**RECORDS FOR PROCESSING:**
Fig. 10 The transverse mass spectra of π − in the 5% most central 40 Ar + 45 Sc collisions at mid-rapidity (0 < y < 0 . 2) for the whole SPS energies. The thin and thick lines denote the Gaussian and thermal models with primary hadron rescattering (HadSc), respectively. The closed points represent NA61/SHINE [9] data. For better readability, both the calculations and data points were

* * *

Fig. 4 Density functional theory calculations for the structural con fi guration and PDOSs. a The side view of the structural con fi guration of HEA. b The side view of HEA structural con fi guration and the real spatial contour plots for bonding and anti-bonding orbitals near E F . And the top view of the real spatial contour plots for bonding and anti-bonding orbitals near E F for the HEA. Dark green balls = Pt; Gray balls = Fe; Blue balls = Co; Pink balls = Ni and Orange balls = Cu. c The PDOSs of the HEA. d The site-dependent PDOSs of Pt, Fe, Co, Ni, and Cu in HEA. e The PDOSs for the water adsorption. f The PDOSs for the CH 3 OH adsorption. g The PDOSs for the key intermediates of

...

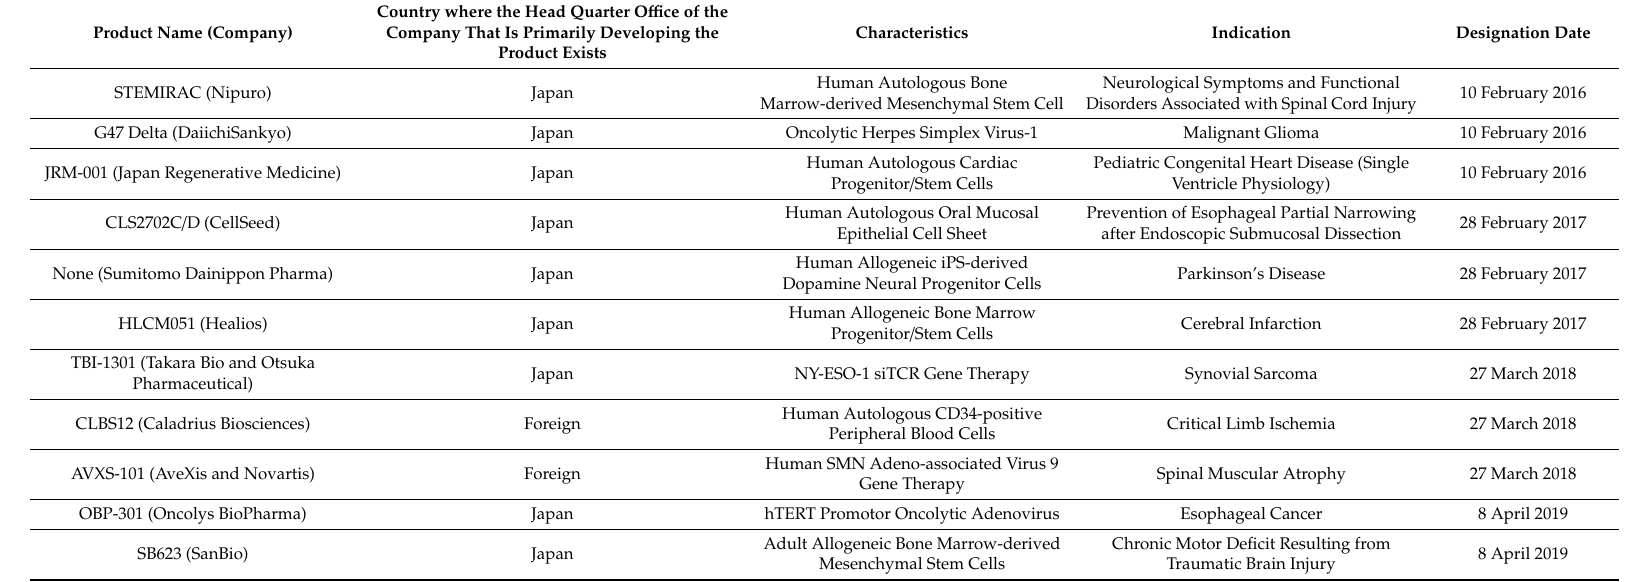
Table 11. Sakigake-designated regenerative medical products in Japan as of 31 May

**WHAT THE EXERCISE ASKS:** Looking at the entries above, copy out every line in which "calculations" occurs.

**EXERCISE SOLUTION:**
Fig. 10 The transverse mass spectra of π − in the 5% most central 40 Ar + 45 Sc collisions at mid-rapidity (0 < y < 0 . 2) for the whole SPS energies. The thin and thick lines denote the Gaussian and thermal models with primary hadron rescattering (HadSc), respectively. The closed points represent NA61/SHINE [9] data. For better readability, both the calculations and data points were
Fig. 4 Density functional theory calculations for the structural con fi guration and PDOSs. a The side view of the structural con fi guration of HEA. b The side view of HEA structural con fi guration and the real spatial contour plots for bonding and anti-bonding orbitals near E F . And the top view of the real spatial contour plots for bonding and anti-bonding orbitals near E F for the HEA. Dark green balls = Pt; Gray balls = Fe; Blue balls = Co; Pink balls = Ni and Orange balls = Cu. c The PDOSs of the HEA. d The site-dependent PDOSs of Pt, Fe, Co, Ni, and Cu in HEA. e The PDOSs for the water adsorption. f The PDOSs for the CH 3 OH adsorption. g The PDOSs for the key intermediates of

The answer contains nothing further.